Glaubt man den Umfragen – was in Guatemala allerdings kaum jemand tut –, liegt der ansonsten farblose Kandidat in der Wählergunst auf Platz zwei. Kommt es bei einem neuerlichen Wahlgang im Dezember zu einer Stichwahl zwischen ihm und dem favorisierten Óskar Berger, wollen zumindest acht weitere Präsidentschaftskandidaten (von der konservativen PAN bis zur linken URNG) ihre Wähler aufrufen, Colom zu wählen. Es gilt unter politischen Beobachtern als wahrscheinlich, dass ein im ersten Wahlgang unterlegener Ríos Montt seine rechtsradikalen Parteianhänger ebenfalls auffordern könnte, am 28. Dezember Colom – und damit »links« – zu wählen. Der Hauptfeind der Opposition steht fest: Ríos Montt und seine FRG. Ist seine Wiederwahl verhindert, will man gegen den konservativen Liebling der Großindustrie und der USA, Oscar Berger, vorgehen. Auch mit Hilfe der rechtsradikalen FRG.

Nur eines sollte man bei dem ganzen Wahlspektakel nicht vergessen. Selbst wenn Ríos Montt derzeit nach Meinungsumfragen auf Platz drei oder vier liegt, ist für fast jeden Guatemalteken klar: Der General kann es schaffen. Notfalls mit Wahlbetrug. Für ihn steht viel auf dem Spiel. »Er hat nur zwei Möglichkeiten«, schrieb die Tageszeitung Prensa Libre kürzlich in einem Kommentar. Entweder er gewinnt die Wahl, oder er wandert unter einer neuen Regierung in den Knast. Egal, ob wegen Korruption in der gegenwärtigen Regierung oder wegen Völkermordes während des Bürgerkrieges.

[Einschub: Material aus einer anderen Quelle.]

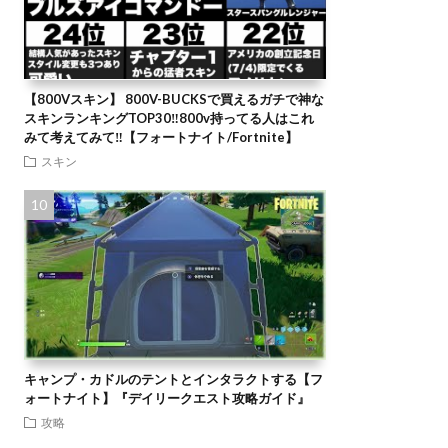
【800Vスキン】 800V-BUCKSで買えるガチで神な
スキンランキングTOP30‼️800v持ってる人はこれ
みて考えてみて‼️【フォートナイト/Fortnite】
スキン
キャンプ・カドルのテントとインタラクトする【フ
ォートナイト】『デイリークエスト攻略ガイド』
攻略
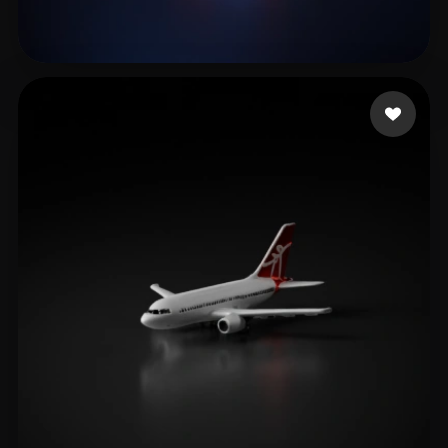
Petri Jim
12 Likes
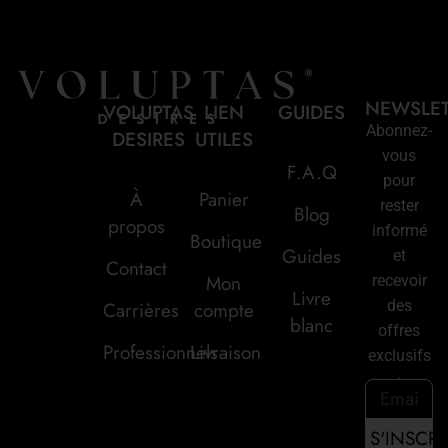
NEWSLE
VOLUPTAS
LIEN
GUIDES
Abonnez-
DESIRES
UTILES
vous
F.A.Q
pour
À
Panier
rester
Blog
propos
informé
Boutique
Guides
et
Contact
Mon
recevoir
Livre
des
Carrières
compte
blanc
offres
Professionnels
Livraison
exclusifs
:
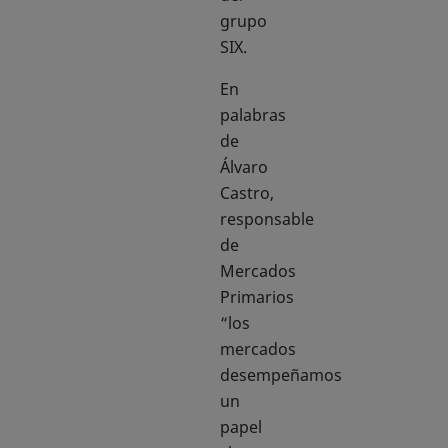
grupo
SIX.
En
palabras
de
Álvaro
Castro,
responsable
de
Mercados
Primarios
“los
mercados
desempeñamos
un
papel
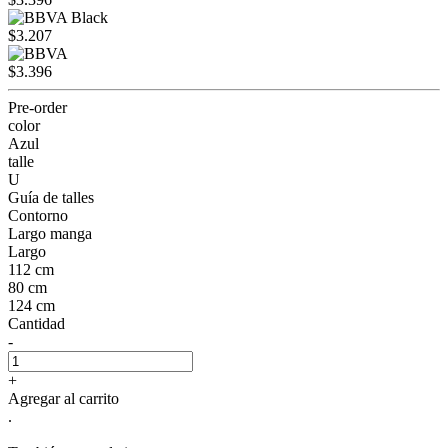
$3.207
$3.396
Pre-order
color
Azul
talle
U
Guía de talles
Contorno
Largo manga
Largo
112 cm
80 cm
124 cm
Cantidad
-
+
Agregar al carrito
.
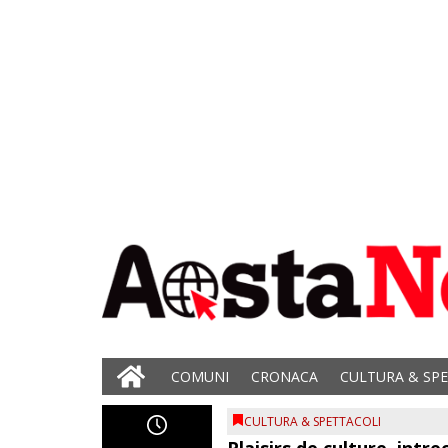
COMUNI
CRONACA
CULTURA & SP
CULTURA & SPETTACOLI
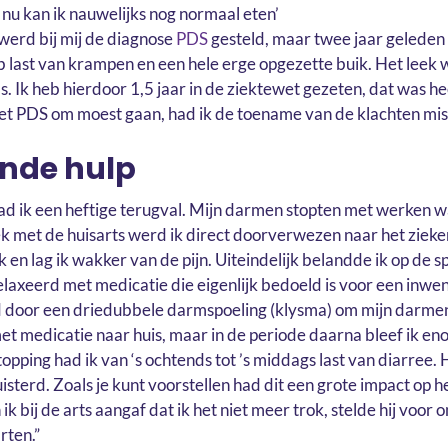
 werd bij mij de diagnose
PDS
gesteld, maar twee jaar geleden
b last van krampen en een hele erge opgezette buik. Het leek wel
k heb hierdoor 1,5 jaar in de ziektewet gezeten, dat was heel
et PDS om moest gaan, had ik de toename van de klachten mi
nde hulp
had ik een heftige terugval. Mijn darmen stopten met werken w
k met de huisarts werd ik direct doorverwezen naar het zieken
jk en lag ik wakker van de pijn. Uiteindelijk belandde ik op de 
laxeerd met medicatie die eigenlijk bedoeld is voor een in
 door een driedubbele darmspoeling (klysma) om mijn darmen 
et medicatie naar huis, maar in de periode daarna bleef ik en
topping had ik van ‘s ochtends tot ’s middags last van diarree.
uisterd. Zoals je kunt voorstellen had dit een grote impact op h
 ik bij de arts aangaf dat ik het niet meer trok, stelde hij voor
rten.”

Nur einen dritten Ausweg vergaß die Kommentatorin zu bedenken. Ein neuerlicher Militärputsch könnte den fanatischen Greis nach einer verlorenen Wahl ebenfalls an die Macht bringen. Sein Sohn ist bereits der höchste General der Streitkräfte. Und nach Medienberichten plant die FRG bereits jetzt, am Wahltag ein Chaos im ganzen Land anzurichten.